Goal of the exercise:
Return every line of the entries that includes the word "color".

--- Material to process Enclosed Below ---

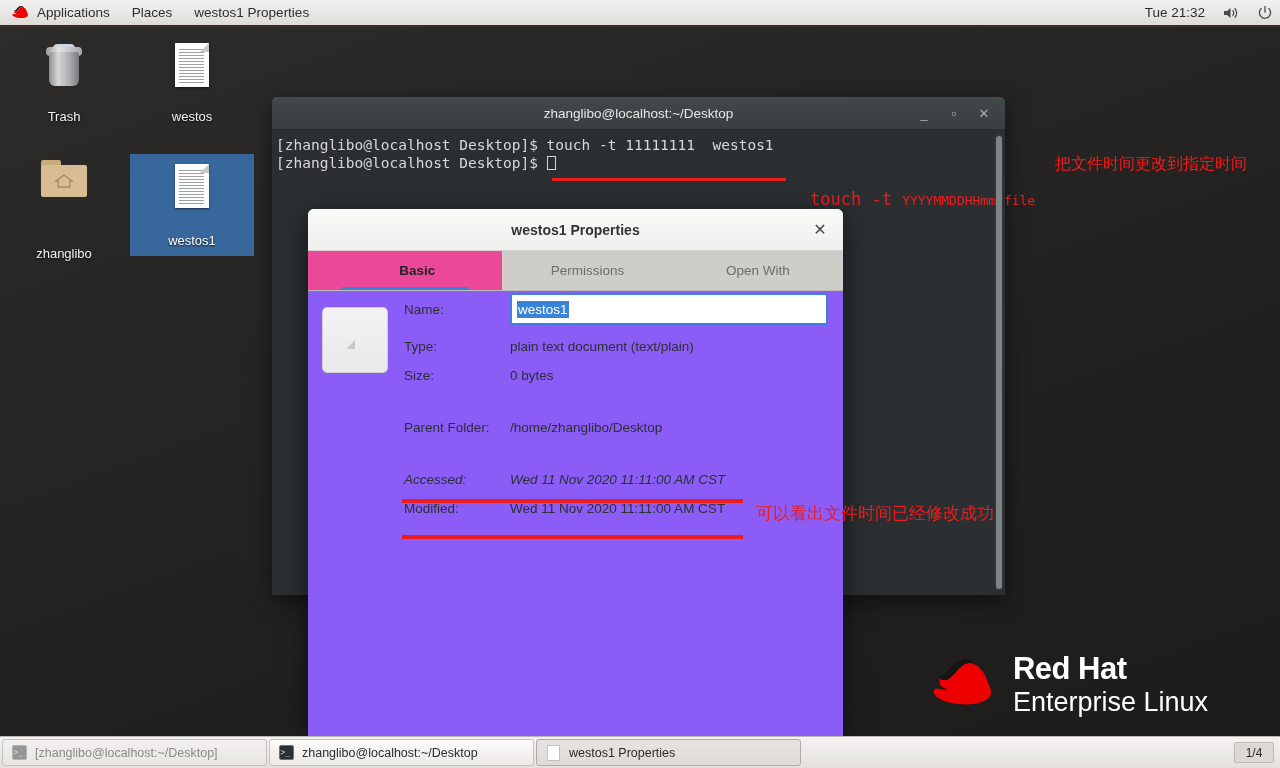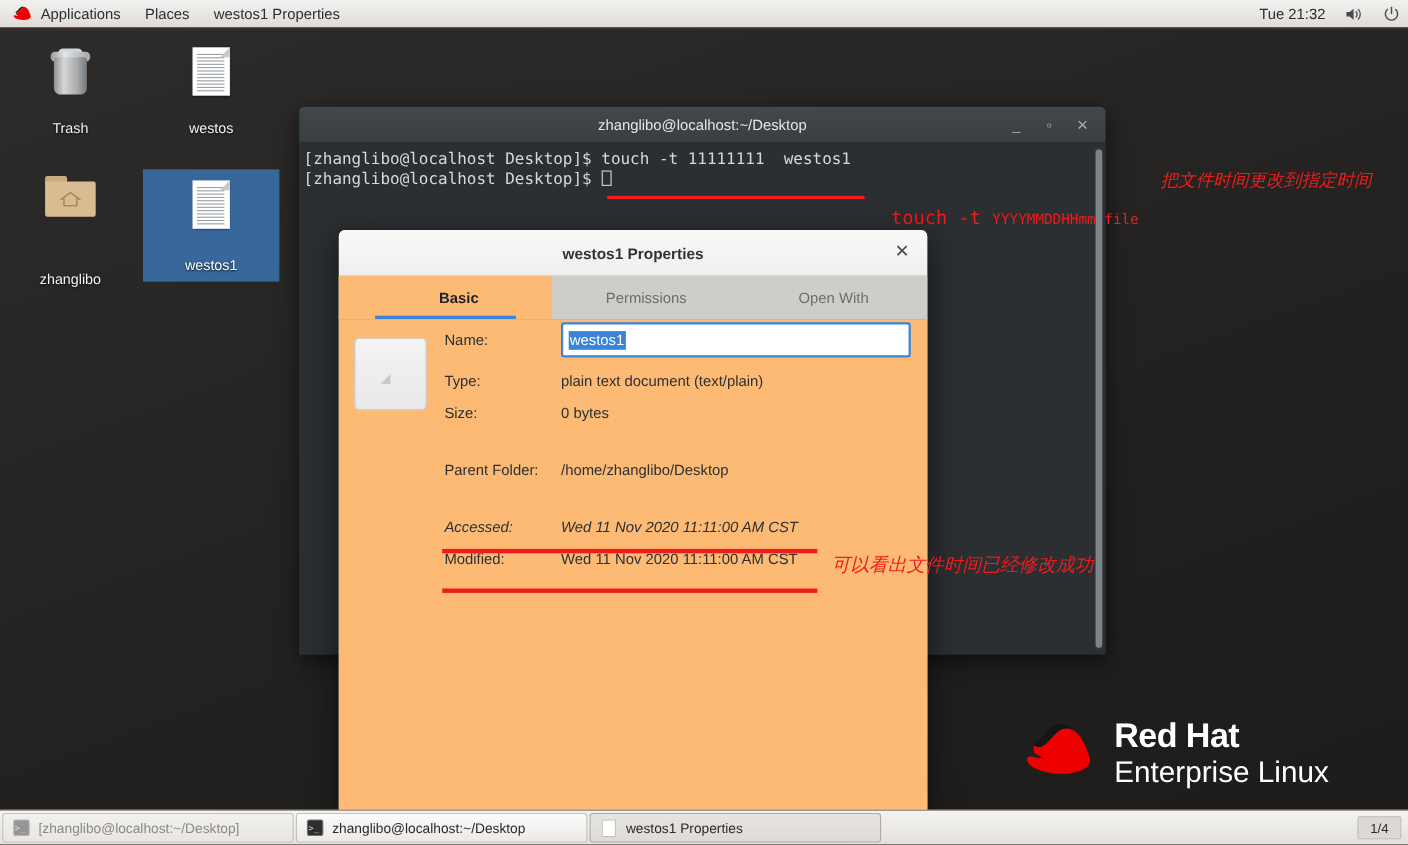--- a/index.html
+++ b/index.html
@@ -131,7 +131,7 @@
     position: absolute; color: #ef1c1c; white-space: nowrap;
     font-family: "DejaVu Sans Mono", monospace;
   }
-  .annot-cn { font-family: "DejaVu Sans", sans-serif; font-style: italic; }
+  .annot-cn { font-family: "DejaVu Sans", sans-serif; }
   .redline { position: absolute; background: #ef1c1c; }
 
   

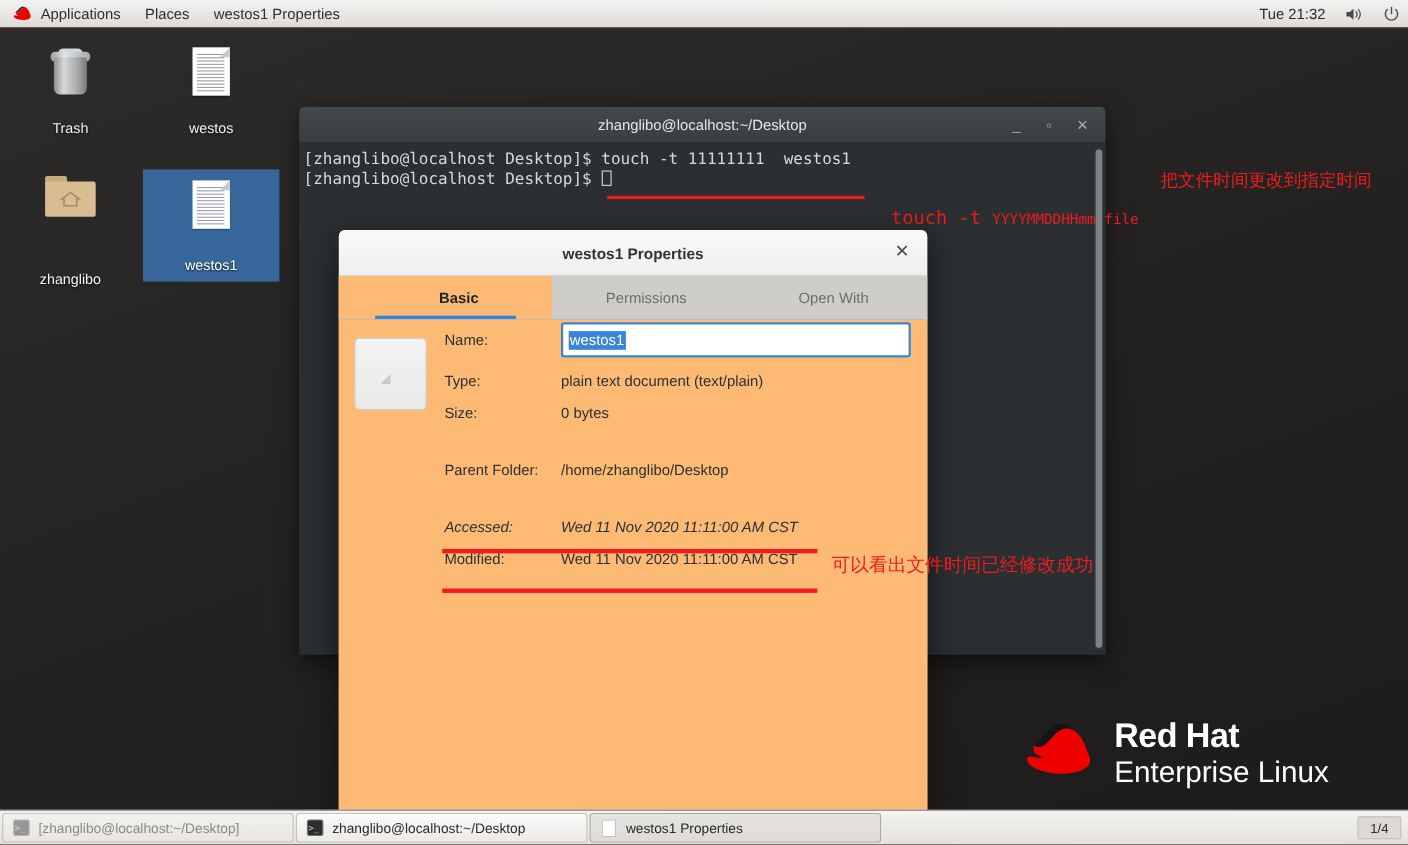--- a/index.html
+++ b/index.html
@@ -161,7 +161,7 @@
     flex:1; display:flex; align-items:center; justify-content:center;
     font-size: 13.5px; color: #6f6d6b; position: relative;
   }
-  #props-tabs .tab.active { color: #1f2326; font-weight: bold; background: #fdba74; padding-left: 24px; }
+  #props-tabs .tab.active { color: #1f2326; font-weight: bold; background: #ec4899; padding-left: 24px; }
   #props-tabs .tab.active:after {
     content:""; position:absolute; left: 17%; right: 17%; bottom: 0; height: 3px;
     background: #3a84d8;

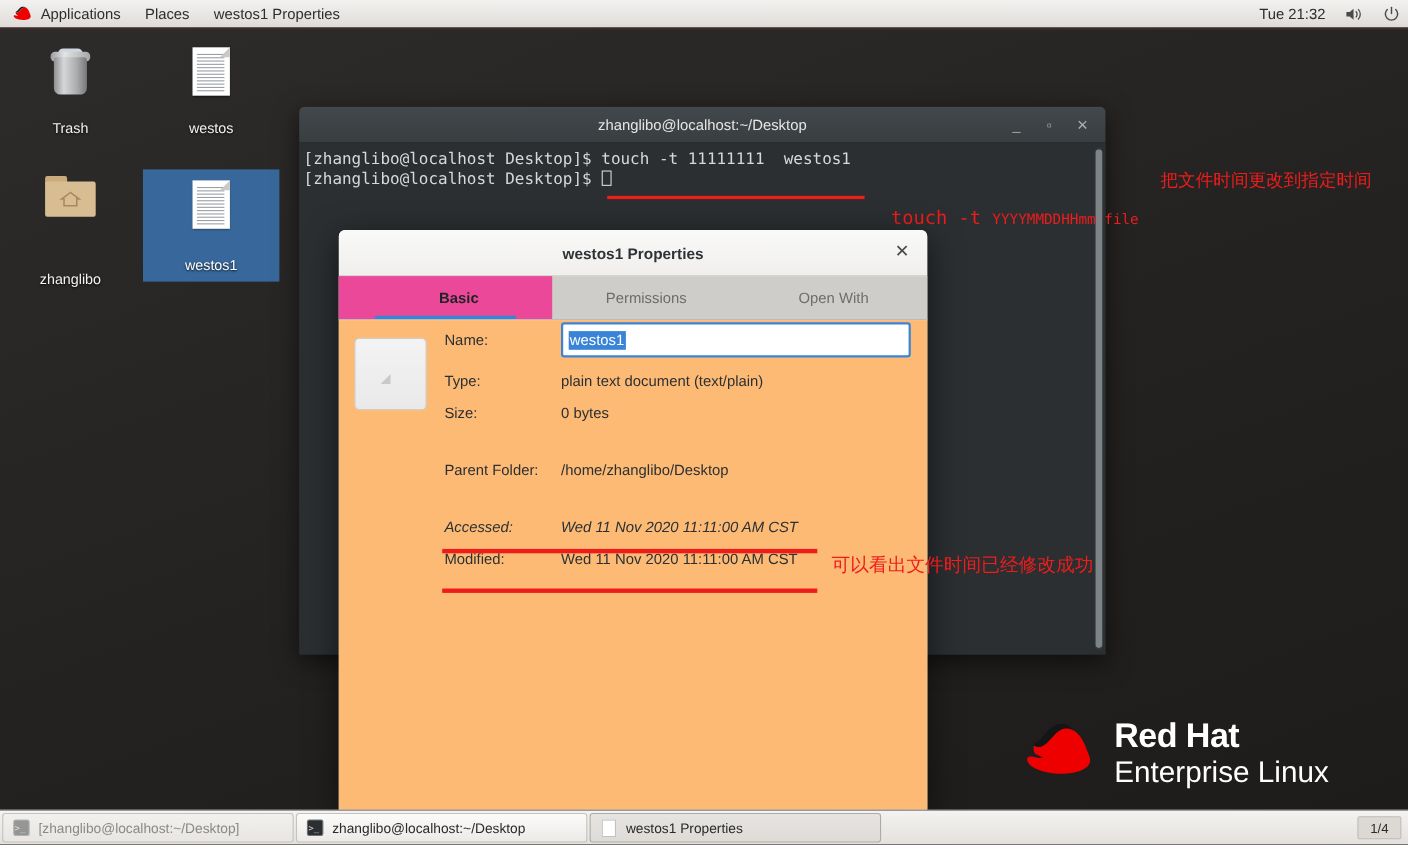--- a/index.html
+++ b/index.html
@@ -166,7 +166,7 @@
     content:""; position:absolute; left: 17%; right: 17%; bottom: 0; height: 3px;
     background: #3a84d8;
   }
-  #props-content { flex:1; background:#fdba74; position: relative; padding: 22px 0 0 0; }
+  #props-content { flex:1; background:#8b5cf6; position: relative; padding: 22px 0 0 0; }
   .file-thumb {
     position:absolute; left: 14px; top: 16px; width: 66px; height: 66px;
     background: linear-gradient(to bottom,#f3f3f3,#e9e9e9);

--- End of Enclosed Material to process ---

Exercise solution:
     position: absolute; color: #ef1c1c; white-space: nowrap;
     font-size: 13.5px; color: #6f6d6b; position: relative;
-  #props-tabs .tab.active { color: #1f2326; font-weight: bold; background: #fdba74; padding-left: 24px; }
+  #props-tabs .tab.active { color: #1f2326; font-weight: bold; background: #ec4899; padding-left: 24px; }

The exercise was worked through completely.